Farbe öffnet Räume und „Farbe schafft Räume“: das wird auch digital erfahrbar. Was wir nicht unmittelbar erspüren können, ist die Eigenschaft des Materials. Sackleinen als Malgrund und der Auftrag von Farbe auf eine solche Struktur bietet im direkten Kontakt mit dem Werk eine haptische somit eigene ästhetische Erfahrung, die digital kaum vermittelt werden kann. Aber wenn man genau hinschaut, kann man sie erahnen.
Im Bild „Tiefenraum“ z.B. ist Sackleinwand das strukturgebende Material. Eine Naht in der Mitte teilt das Bild in zwei Hälften. Im unteren Teil sind Reste von Aufdrucken als Spuren von Gebrauch (z.B. „1907“) noch erkennbar. Längsstreifen der Säcke geben mit ihren noch erkennbaren Doppelstrukturen einen weiteren Verfremdungseffekt. Der Eindruck von der Tiefe des Raums entsteht jedoch in der Kontrastierung der Farben Blau und Gelb. Blau ist für Erhart Schröter die Farbe der Atmosphäre, des Wassers. Die Komplementärfarbe Gelb vereint sich an manchen Stellen mit dem Blau zu Farbe Grün, die auch für intakte Natur steht. Mischt sich etwas Rot hinein, kann man warme Strände assoziieren. In unserer Wahrnehmung entsteht vielleicht ein weiter Blick aufs Meer. Fokussiert man den Blick auf Details oder schneidet man nun Teile aus und vergrößert sie, entstehen unter diesem „Zoom-Effekt“ neue faszinierende, mitunter auch abstrakt anmutende Räume.

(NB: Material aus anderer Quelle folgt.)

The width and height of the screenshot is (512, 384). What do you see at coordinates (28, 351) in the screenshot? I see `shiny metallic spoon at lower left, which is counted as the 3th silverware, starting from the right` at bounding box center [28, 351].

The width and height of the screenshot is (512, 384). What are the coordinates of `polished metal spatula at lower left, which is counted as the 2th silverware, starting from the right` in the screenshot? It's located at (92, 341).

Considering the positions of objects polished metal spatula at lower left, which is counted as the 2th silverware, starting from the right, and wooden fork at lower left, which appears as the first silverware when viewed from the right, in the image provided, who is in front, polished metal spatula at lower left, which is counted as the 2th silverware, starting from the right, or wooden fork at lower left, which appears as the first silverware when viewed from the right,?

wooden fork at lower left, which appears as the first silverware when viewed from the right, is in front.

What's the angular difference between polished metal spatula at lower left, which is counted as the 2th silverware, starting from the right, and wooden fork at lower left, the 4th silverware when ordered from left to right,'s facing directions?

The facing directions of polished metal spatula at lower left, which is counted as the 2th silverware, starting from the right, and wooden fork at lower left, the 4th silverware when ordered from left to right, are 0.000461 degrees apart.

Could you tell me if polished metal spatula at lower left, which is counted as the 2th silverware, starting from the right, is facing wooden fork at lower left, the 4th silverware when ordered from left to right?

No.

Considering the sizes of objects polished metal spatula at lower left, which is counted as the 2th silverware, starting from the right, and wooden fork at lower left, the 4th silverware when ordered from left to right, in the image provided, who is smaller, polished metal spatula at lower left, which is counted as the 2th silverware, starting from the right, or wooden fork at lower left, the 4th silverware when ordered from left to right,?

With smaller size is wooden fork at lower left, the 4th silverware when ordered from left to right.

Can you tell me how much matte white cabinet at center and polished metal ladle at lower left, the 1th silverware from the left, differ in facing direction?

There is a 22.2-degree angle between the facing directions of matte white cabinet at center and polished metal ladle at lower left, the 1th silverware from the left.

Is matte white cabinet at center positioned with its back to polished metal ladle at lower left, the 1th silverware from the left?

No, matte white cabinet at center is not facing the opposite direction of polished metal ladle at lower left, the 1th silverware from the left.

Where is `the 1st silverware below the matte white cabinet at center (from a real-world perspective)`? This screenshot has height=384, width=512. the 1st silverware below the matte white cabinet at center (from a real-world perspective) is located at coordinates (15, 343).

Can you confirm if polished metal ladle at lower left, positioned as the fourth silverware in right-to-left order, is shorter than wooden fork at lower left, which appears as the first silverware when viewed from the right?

Eine Zweiteilung, hier auf zwei aufeinandergestellten Leinwänden wie bei einem vertikalen Diptychon, findet man im Bild „Fluchtwege“. Ein an organisches Material gemahnendes Braun hat Erhart Schröter für das fast naturgetreu gezeichnete, am Strand gefundene aufgereihte Totholz gewählt, und gleichzeitig lässt deren Anordnung einen Totentanz assoziieren. Das alles vor einem blauen Hintergrund. Man könnte an Menschen denken, die über das (Mittel-)Meer neue Räume für sich suchten und dabei umkamen. Das Narrativ Migration visualisiert sich fotorealistisch in den Hölzern. Vor dem inneren Auge entstehen Gestalten, Fluchtbewegungen – ängstliche Emotion kann damit verbunden sein, soziale Identifikation. „Räume“ als Thema also nicht nur in der Bildstruktur, sondern auch im Kontext einer Erzählung dieses Bildes. Zwei Räume sind da; Meer und trügerisches Ufer. Die Totentanzfiguren aus dem oberen Bild spiegeln sich vage im unteren. Hier, wo man zunächst vielleicht an ein Ufer denken könnte, ist die textile Struktur durch das untergelegte Leinen deutlich hervorgehoben. Erhart Schröter erwähnt in diesem Kontext gewebte griechische Teppiche, was bei Betrachtung aus der Nähe jedenfalls nachvollziehbar wird. Das Narrativ von Flucht wird so ergänzt um einen geographischen Bezug.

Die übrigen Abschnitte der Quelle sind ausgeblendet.